╭─ The records
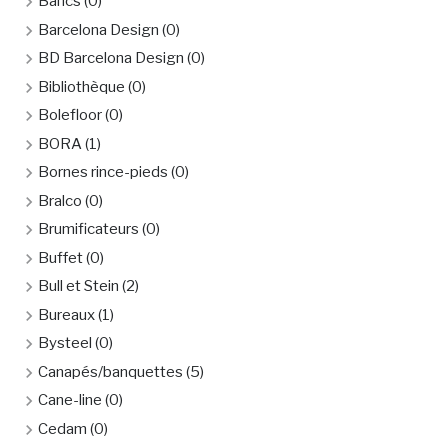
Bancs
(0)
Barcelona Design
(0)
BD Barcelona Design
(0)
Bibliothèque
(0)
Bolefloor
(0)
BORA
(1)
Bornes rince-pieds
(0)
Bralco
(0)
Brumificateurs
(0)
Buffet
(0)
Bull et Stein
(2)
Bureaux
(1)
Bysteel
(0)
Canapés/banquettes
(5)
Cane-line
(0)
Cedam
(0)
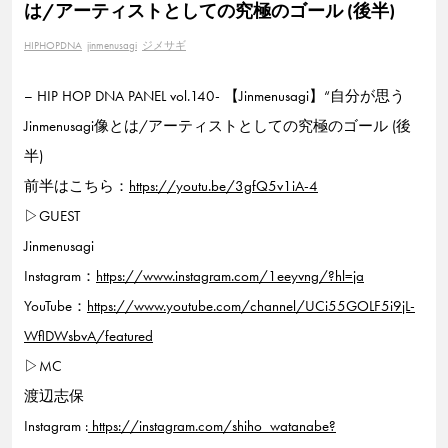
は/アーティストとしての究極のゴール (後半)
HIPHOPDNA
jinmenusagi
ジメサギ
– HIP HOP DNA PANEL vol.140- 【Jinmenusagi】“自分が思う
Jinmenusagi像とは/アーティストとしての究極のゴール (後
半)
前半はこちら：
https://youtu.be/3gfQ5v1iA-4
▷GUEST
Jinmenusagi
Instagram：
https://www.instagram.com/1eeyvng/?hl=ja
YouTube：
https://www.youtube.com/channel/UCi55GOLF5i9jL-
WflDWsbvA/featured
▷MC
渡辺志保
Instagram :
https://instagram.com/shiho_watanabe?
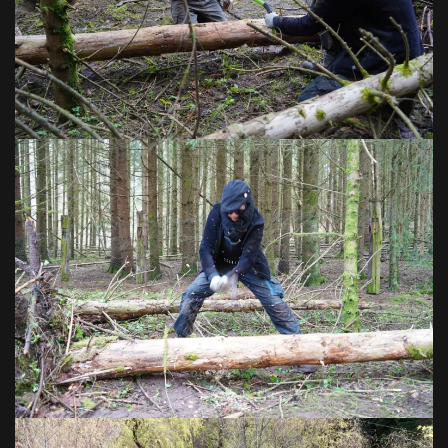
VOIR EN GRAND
╰─
## Work request
Among the lines above, which contain the word "Barcelona"? Copy every one.

## Answer for this exercise
Barcelona Design
BD Barcelona Design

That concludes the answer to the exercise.